━━━━━ Given data ━━━━━

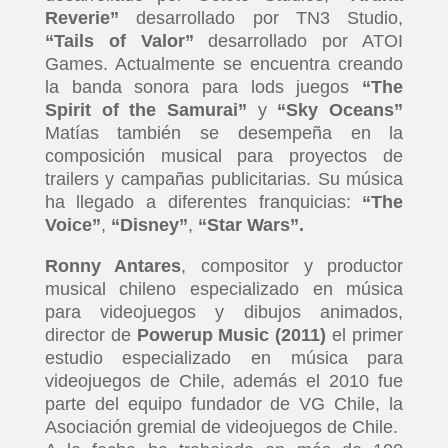
Reverie”
desarrollado por TN3 Studio,
“
Tails of Valor”
desarrollado por ATOI
Games. Actualmente se encuentra creando
la banda sonora para lods juegos
“
The
Spirit of the Samurai”
y
“
Sky Oceans
”
Matías también se desempeña en la
composición musical para proyectos de
trailers y campañas publicitarias. Su música
ha llegado a diferentes franquicias:
“
The
Voice”
,
“
Disney”
,
“
Star Wars”.
Ronny Antares
, compositor y productor
musical chileno especializado en música
para videojuegos y dibujos animados,
director de
Powerup Music (2011)
el primer
estudio especializado en música para
videojuegos de Chile, además el 2010 fue
parte del equipo fundador de VG Chile, la
Asociación gremial de videojuegos de Chile.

━━━━━

__Aim of the task__. Could you set down every entry above exactly as it stands, with no images?

__Answer below__.
Reverie”
desarrollado por TN3 Studio,
“
Tails of Valor”
desarrollado por ATOI
Games. Actualmente se encuentra creando
la banda sonora para lods juegos
“
The
Spirit of the Samurai”
y
“
Sky Oceans
”
Matías también se desempeña en la
composición musical para proyectos de
trailers y campañas publicitarias. Su música
ha llegado a diferentes franquicias:
“
The
Voice”
,
“
Disney”
,
“
Star Wars”.
Ronny Antares
, compositor y productor
musical chileno especializado en música
para videojuegos y dibujos animados,
director de
Powerup Music (2011)
el primer
estudio especializado en música para
videojuegos de Chile, además el 2010 fue
parte del equipo fundador de VG Chile, la
Asociación gremial de videojuegos de Chile.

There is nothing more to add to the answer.